Multiple SpectroSERVERs fail over to secondary at once without any problems seen on the SpectroSERVERs.
search cancel

Multiple SpectroSERVERs fail over to secondary at once without any problems seen on the SpectroSERVERs.

book

Article ID: 121249

calendar_today

Updated On:

Products

Spectrum

Issue/Introduction

  • Multiple SpectroSERVERs fail over to secondary simultaneously.
  • They all fail back to primary simultaneously without any intervention.
  • No crashes or dumps are seen on the SpectroSERVERs except for the following error in the VNM.OUT:

ERROR TRACE at CsIHVnmMdl.cc(2276): The OneClick application on host <host> has not responded to updates from this server for a period of time. The application is either not responding or a network problem is preventing access.

Cause

The VNM errors point to a possible communication or networking issue between OneClick and the SpectroSERVER and this will cause the SpectroSERVER to fail over but this should not cause the SS to crash.   

The secondary SpectroSERVER continuously monitors its paired primary SpectroSERVERs status using heartbeat signals.
Upon detecting the primary's failure, the secondary SpectroSERVER initiates the failover sequence and the secondary becomes active.  OneClick also does similar to fail over in the console. This is not orchestrated by the MLS as it just manages the landscape map which each of the SS and OC pull and use to ensure they work off a single map.

Resolution

Verify the following:

1. Hostname resolution from the SS to the OC and from the OC to the SS

2. Ensure the ip address or hostname of the OC is in the $SPECROOT/.hostrc file on the SS

3. Ensure there ports are open through firewalls between the SS and OC. Reference the "Communication Across Firewalls" section of the documentation for a list of the ports that are required to be open for SS/OC communication.

4. Are there network issues causing dropped packets?  The best way to test would be from OC to SS filtering on 14001 and 14002, checking on Corba communications.  You should see no response to Corba requests from the SS when we get these errors in the VNM.OUT and during the false failovers. 

Additional Information

There are two parts to SpectroSERVER fault-tolerance, and each are independent from each other.

The secondary SS "polls" (via API call) the primary SS every minute.  If the polling determines the primary is down, the secondary starts SNMP polling, processing SNMP traps, etc, and essentially takes over the role of the primary SS.  If a network issue is preventing the polling, both SpectroSERVER's can be 'active'.
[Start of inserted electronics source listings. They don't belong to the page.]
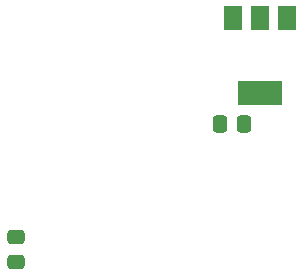
<source format=gbp>
G04 #@! TF.GenerationSoftware,KiCad,Pcbnew,7.0.5*
G04 #@! TF.CreationDate,2024-02-16T17:16:27-05:00*
G04 #@! TF.ProjectId,SoyuzControlBoard,536f7975-7a43-46f6-9e74-726f6c426f61,rev?*
G04 #@! TF.SameCoordinates,Original*
G04 #@! TF.FileFunction,Paste,Bot*
G04 #@! TF.FilePolarity,Positive*
%FSLAX46Y46*%
G04 Gerber Fmt 4.6, Leading zero omitted, Abs format (unit mm)*
G04 Created by KiCad (PCBNEW 7.0.5) date 2024-02-16 17:16:27*
%MOMM*%
%LPD*%
G01*
G04 APERTURE LIST*
G04 Aperture macros list*
%AMRoundRect*
0 Rectangle with rounded corners*
0 $1 Rounding radius*
0 $2 $3 $4 $5 $6 $7 $8 $9 X,Y pos of 4 corners*
0 Add a 4 corners polygon primitive as box body*
4,1,4,$2,$3,$4,$5,$6,$7,$8,$9,$2,$3,0*
0 Add four circle primitives for the rounded corners*
1,1,$1+$1,$2,$3*
1,1,$1+$1,$4,$5*
1,1,$1+$1,$6,$7*
1,1,$1+$1,$8,$9*
0 Add four rect primitives between the rounded corners*
20,1,$1+$1,$2,$3,$4,$5,0*
20,1,$1+$1,$4,$5,$6,$7,0*
20,1,$1+$1,$6,$7,$8,$9,0*
20,1,$1+$1,$8,$9,$2,$3,0*%
G04 Aperture macros list end*
%ADD10RoundRect,0.250000X0.337500X0.475000X-0.337500X0.475000X-0.337500X-0.475000X0.337500X-0.475000X0*%
%ADD11R,1.500000X2.000000*%
%ADD12R,3.800000X2.000000*%
%ADD13RoundRect,0.250000X0.475000X-0.337500X0.475000X0.337500X-0.475000X0.337500X-0.475000X-0.337500X0*%
G04 APERTURE END LIST*
D10*
X114637500Y-73300000D03*
X112562500Y-73300000D03*
D11*
X113700000Y-64350000D03*
X116000000Y-64350000D03*
D12*
X116000000Y-70650000D03*
D11*
X118300000Y-64350000D03*
D13*
X95300000Y-84937500D03*
X95300000Y-82862500D03*
M02*

</source>
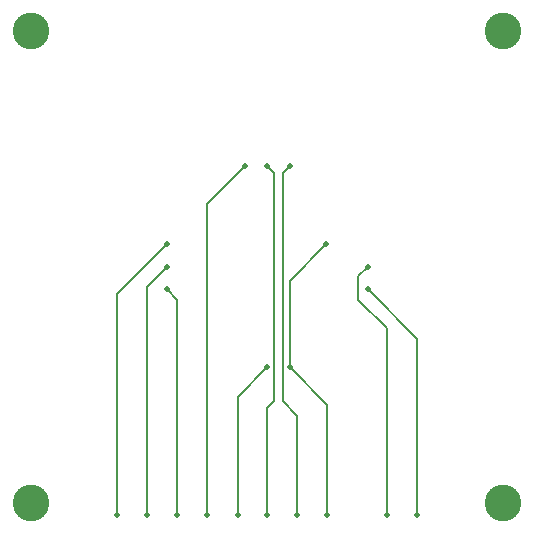
<source format=gbl>
G04 Layer_Physical_Order=2*
G04 Layer_Color=12500520*
%FSLAX25Y25*%
%MOIN*%
G70*
G01*
G75*
%ADD15C,0.00787*%
%ADD16C,0.12205*%
%ADD17C,0.01969*%
D15*
X88583Y55118D02*
X98425Y64961D01*
X48425Y89370D02*
X64961Y105905D01*
X105905Y64961D02*
X118504Y52362D01*
X78347Y119291D02*
X90945Y131890D01*
X128740Y87402D02*
Y95276D01*
X131890Y98425D01*
X105905Y93701D02*
X118110Y105905D01*
X105905Y64961D02*
Y93701D01*
X58268Y91732D02*
X64961Y98425D01*
X48425Y15748D02*
Y89370D01*
X58268Y15748D02*
Y91732D01*
X68504Y15748D02*
Y87402D01*
X64961Y90945D02*
X68504Y87402D01*
X78347Y15748D02*
Y119291D01*
X88583Y15748D02*
Y55118D01*
X98425Y15748D02*
Y51181D01*
X103543Y129528D02*
X105905Y131890D01*
X98425Y51181D02*
X100787Y53543D01*
Y129528D01*
X98425Y131890D02*
X100787Y129528D01*
X118504Y15748D02*
Y52362D01*
X138189Y15748D02*
Y77953D01*
X128740Y87402D02*
X138189Y77953D01*
X148425Y15748D02*
Y74409D01*
X131890Y90945D02*
X148425Y74409D01*
X103543Y53543D02*
Y129528D01*
Y53543D02*
X108268Y48819D01*
Y15748D02*
Y48819D01*
D16*
X19685Y19685D02*
D03*
X177165D02*
D03*
Y177165D02*
D03*
X19685D02*
D03*
D17*
X105905Y64961D02*
D03*
X98425D02*
D03*
X90945Y131890D02*
D03*
X98425D02*
D03*
X105905D02*
D03*
X64961Y105905D02*
D03*
Y98425D02*
D03*
Y90945D02*
D03*
X131890Y98425D02*
D03*
Y90945D02*
D03*
X118110Y105905D02*
D03*
X48425Y15748D02*
D03*
X58268D02*
D03*
X68504D02*
D03*
X78347D02*
D03*
X88583D02*
D03*
X98425D02*
D03*
X108268D02*
D03*
X118504D02*
D03*
X138189D02*
D03*
X148425D02*
D03*
M02*

</source>
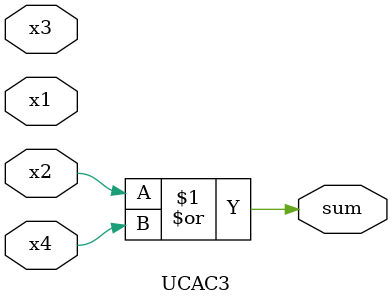
<source format=v>
module UCAC3(
    input x1,
    input x2,
    input x3,
    input x4,
    output sum
);

    assign sum = x2 | x4;

endmodule

</source>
The Oneclick Server polls both the primary and the backup SpectroSERVER, via CORBA, every 10s and a 'deeper' poll every 60s.  If the polling determines the primary is down, OneClick will failover and connect to the secondary.  It is possible, if a network issue is blocking the communication, that OneClick server will failover to a secondary that is not 'active' which will display as a grey/suppressed VNM icon.

The API calls are not just "Are you up?" but require an intelligent response that only a non hung process could give.  This is to avoid problems when SS hangs but does not crash, and if we only checked the SS process was we would not fail over. So the primary need to give an intelligent response that only an active Ss process could.